**The problem:** State how many lines of the listing below contain the string "adrenal", and give only that number.

**Information shown:**
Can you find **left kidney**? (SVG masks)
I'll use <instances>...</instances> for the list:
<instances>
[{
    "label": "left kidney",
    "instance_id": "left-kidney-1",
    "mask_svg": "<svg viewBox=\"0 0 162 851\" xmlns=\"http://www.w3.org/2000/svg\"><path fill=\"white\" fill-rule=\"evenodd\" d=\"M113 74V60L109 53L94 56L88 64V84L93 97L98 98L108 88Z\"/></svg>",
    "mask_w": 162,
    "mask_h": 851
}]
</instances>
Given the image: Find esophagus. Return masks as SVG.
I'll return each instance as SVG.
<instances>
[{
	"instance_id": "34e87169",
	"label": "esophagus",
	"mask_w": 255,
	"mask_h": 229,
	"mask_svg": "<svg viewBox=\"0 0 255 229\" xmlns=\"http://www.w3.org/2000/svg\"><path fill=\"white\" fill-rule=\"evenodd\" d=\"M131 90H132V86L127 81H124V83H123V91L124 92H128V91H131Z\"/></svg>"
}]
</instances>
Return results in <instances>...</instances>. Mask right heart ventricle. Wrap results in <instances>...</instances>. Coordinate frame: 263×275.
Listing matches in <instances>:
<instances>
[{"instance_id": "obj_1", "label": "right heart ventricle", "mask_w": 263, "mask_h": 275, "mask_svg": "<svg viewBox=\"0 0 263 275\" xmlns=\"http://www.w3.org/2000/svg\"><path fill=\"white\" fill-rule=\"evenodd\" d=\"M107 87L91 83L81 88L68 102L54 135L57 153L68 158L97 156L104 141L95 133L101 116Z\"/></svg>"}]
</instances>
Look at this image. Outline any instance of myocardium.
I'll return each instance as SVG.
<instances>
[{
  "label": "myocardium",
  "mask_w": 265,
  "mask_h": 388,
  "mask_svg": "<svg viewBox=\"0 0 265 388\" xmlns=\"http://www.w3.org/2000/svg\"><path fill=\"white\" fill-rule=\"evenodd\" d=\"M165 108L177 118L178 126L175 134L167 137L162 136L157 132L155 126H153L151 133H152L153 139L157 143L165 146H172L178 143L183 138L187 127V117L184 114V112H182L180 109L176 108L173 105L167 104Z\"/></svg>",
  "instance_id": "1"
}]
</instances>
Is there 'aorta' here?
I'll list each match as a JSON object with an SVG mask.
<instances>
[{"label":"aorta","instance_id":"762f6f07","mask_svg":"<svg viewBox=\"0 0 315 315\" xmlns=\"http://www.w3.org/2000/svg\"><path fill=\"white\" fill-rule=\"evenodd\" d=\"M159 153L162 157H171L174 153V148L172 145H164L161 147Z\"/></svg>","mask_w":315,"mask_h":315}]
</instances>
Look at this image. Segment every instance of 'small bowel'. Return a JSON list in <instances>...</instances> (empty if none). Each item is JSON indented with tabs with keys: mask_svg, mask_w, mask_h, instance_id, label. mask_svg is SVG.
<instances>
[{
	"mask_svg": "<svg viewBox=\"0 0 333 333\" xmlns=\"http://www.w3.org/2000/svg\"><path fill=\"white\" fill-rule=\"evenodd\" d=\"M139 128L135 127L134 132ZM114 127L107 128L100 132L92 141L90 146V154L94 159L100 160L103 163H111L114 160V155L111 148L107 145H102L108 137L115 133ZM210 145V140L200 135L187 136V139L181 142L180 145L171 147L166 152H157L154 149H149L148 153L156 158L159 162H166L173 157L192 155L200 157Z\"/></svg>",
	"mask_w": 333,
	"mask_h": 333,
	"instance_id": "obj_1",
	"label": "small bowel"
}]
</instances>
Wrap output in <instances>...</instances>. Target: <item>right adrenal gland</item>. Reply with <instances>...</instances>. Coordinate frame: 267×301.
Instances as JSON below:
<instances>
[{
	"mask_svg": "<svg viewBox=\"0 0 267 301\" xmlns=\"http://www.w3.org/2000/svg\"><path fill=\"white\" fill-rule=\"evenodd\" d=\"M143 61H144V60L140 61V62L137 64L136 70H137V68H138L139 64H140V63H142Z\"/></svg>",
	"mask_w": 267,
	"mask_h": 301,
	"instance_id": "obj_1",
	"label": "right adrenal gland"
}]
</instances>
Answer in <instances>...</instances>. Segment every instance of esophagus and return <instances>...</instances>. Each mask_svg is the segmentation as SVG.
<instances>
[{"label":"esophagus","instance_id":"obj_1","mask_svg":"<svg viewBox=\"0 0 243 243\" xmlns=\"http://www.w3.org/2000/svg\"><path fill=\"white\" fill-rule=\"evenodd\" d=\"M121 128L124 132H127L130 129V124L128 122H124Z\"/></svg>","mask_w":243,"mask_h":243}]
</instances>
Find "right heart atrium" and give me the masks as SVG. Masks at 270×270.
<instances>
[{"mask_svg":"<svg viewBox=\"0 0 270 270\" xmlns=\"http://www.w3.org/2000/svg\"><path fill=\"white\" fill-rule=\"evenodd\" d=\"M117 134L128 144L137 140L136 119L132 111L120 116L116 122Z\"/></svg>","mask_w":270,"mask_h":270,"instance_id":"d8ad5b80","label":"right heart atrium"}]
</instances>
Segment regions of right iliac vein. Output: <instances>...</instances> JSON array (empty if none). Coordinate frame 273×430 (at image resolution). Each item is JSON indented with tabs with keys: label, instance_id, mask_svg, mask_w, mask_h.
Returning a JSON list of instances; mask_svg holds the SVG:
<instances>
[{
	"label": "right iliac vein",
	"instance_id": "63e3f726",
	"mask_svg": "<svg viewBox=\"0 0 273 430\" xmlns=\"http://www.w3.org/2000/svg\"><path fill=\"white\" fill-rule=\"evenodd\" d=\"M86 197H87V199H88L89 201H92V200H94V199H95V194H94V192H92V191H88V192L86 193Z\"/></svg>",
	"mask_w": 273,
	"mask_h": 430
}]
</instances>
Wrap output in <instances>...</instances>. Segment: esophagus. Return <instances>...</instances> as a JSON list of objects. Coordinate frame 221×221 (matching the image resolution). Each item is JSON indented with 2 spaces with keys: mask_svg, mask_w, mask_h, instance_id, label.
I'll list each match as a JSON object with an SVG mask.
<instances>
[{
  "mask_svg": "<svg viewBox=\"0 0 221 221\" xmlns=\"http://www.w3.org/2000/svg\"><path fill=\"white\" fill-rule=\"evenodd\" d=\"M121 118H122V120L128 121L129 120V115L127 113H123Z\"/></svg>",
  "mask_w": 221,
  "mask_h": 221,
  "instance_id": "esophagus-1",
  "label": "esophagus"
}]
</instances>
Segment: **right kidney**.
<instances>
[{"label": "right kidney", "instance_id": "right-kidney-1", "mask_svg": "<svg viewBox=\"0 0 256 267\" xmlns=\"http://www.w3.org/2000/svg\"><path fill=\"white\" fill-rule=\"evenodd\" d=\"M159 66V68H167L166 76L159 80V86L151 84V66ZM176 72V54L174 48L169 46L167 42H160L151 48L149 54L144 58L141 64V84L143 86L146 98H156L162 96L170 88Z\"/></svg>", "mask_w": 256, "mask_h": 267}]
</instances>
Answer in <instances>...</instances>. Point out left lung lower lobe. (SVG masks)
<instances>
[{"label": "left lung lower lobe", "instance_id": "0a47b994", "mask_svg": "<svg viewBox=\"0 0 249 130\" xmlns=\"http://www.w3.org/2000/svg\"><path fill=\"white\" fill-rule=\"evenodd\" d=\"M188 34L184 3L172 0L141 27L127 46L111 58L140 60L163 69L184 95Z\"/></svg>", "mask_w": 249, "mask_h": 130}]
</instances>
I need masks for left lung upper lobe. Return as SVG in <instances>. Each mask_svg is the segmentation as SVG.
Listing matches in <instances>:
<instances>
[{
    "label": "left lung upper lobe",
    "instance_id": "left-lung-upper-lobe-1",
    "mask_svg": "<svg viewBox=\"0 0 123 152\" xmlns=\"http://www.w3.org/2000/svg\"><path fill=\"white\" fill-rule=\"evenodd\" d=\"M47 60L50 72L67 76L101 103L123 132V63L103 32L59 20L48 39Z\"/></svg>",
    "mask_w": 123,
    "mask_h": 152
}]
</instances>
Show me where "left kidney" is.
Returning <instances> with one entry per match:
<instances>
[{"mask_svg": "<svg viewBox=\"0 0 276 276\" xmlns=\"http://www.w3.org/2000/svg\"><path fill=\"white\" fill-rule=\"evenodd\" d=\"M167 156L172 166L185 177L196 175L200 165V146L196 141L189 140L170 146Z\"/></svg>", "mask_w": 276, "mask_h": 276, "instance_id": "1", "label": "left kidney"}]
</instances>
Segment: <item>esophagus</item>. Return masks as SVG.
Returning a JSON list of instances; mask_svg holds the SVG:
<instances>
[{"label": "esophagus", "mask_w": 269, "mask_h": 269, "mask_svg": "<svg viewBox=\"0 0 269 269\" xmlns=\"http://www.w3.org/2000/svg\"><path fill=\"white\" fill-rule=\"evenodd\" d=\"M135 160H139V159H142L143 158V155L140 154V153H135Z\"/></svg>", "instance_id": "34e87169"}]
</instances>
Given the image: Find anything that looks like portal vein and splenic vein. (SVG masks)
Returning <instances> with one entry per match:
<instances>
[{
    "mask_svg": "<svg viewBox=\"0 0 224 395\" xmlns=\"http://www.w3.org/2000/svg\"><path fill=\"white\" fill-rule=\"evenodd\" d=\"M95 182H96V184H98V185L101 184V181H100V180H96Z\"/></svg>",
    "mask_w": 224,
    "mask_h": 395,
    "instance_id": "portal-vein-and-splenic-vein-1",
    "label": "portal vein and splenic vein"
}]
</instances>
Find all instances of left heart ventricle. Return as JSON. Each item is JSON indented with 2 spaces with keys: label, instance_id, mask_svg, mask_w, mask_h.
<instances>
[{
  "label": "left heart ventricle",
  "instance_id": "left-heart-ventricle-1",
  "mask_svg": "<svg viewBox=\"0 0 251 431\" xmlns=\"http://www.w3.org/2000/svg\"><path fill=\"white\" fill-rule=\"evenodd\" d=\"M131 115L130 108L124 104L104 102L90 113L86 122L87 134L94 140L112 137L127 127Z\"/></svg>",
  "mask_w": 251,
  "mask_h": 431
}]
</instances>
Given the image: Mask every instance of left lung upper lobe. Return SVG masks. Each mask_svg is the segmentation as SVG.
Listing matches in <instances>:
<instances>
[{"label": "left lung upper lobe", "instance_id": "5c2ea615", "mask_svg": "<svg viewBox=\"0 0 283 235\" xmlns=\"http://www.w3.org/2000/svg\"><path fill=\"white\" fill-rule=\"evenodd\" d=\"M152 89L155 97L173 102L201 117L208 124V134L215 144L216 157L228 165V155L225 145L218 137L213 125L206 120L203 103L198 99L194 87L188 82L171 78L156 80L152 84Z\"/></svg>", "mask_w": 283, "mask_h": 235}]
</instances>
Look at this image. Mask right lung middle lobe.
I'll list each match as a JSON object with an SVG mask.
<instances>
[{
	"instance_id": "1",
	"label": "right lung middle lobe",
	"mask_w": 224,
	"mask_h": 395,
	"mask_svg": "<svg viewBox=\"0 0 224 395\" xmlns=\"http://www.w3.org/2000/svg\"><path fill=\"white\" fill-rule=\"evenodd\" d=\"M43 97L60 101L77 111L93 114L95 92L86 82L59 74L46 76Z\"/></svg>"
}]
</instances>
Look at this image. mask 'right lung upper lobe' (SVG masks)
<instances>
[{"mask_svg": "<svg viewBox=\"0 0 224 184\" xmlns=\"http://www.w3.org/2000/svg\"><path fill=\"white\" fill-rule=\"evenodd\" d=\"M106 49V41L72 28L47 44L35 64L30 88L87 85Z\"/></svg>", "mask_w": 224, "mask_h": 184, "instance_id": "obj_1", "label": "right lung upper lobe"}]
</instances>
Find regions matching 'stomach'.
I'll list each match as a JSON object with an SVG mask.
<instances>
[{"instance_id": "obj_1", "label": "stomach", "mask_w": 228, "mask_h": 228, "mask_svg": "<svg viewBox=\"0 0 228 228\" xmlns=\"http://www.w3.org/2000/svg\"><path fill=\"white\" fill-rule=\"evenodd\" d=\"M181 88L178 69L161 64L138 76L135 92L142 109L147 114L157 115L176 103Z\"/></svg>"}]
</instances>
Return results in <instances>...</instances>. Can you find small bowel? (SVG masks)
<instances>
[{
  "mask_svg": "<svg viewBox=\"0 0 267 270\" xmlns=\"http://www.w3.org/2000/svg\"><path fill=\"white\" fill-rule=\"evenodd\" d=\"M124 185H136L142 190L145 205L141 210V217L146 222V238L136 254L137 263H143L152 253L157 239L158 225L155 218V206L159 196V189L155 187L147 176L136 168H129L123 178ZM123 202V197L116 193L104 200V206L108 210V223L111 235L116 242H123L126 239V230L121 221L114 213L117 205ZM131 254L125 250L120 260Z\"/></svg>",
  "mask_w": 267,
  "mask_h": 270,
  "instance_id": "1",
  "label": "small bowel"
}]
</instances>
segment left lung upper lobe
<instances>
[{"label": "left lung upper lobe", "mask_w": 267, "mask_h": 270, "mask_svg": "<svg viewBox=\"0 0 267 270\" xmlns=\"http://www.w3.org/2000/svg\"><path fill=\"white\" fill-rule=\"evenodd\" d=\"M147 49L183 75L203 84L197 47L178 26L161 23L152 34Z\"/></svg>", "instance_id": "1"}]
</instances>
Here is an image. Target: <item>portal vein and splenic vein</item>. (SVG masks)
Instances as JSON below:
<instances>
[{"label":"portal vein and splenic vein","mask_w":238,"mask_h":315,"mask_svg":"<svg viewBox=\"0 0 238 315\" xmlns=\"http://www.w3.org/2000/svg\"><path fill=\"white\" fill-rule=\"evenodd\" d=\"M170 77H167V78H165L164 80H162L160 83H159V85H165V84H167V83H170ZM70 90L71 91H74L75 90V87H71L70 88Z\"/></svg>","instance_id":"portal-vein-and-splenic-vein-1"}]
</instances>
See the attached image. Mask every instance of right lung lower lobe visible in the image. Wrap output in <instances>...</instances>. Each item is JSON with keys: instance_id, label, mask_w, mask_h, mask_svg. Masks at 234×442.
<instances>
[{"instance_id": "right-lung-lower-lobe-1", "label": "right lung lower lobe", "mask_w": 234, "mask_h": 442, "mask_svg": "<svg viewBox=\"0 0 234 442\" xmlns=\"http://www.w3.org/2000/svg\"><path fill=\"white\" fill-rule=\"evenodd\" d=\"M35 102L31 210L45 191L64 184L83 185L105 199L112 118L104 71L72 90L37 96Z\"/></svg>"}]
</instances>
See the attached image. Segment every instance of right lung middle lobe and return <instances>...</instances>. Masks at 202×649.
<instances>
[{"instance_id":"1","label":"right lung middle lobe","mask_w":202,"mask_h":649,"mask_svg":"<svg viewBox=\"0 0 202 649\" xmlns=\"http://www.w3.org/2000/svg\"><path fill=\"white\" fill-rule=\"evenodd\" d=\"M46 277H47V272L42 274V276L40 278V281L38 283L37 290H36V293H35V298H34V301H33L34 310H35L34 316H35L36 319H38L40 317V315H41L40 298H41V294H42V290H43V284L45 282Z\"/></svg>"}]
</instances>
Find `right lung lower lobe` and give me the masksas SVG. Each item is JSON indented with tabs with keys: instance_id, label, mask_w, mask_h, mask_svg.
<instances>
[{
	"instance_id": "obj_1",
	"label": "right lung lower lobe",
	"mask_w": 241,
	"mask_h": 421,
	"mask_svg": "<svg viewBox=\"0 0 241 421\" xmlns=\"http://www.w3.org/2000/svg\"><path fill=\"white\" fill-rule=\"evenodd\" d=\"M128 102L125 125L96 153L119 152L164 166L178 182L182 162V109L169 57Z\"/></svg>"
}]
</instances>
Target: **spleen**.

**Exercise answer:** 2